▶ **Work request**
In your reply, restate all of the records below word for word.

Stored items
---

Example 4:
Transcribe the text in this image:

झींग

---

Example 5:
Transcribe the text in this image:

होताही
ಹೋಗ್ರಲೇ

▶ **Task result**
---

Example 4:
Transcribe the text in this image:

झींग

---

Example 5:
Transcribe the text in this image:

होताही
ಹೋಗ್ರಲೇ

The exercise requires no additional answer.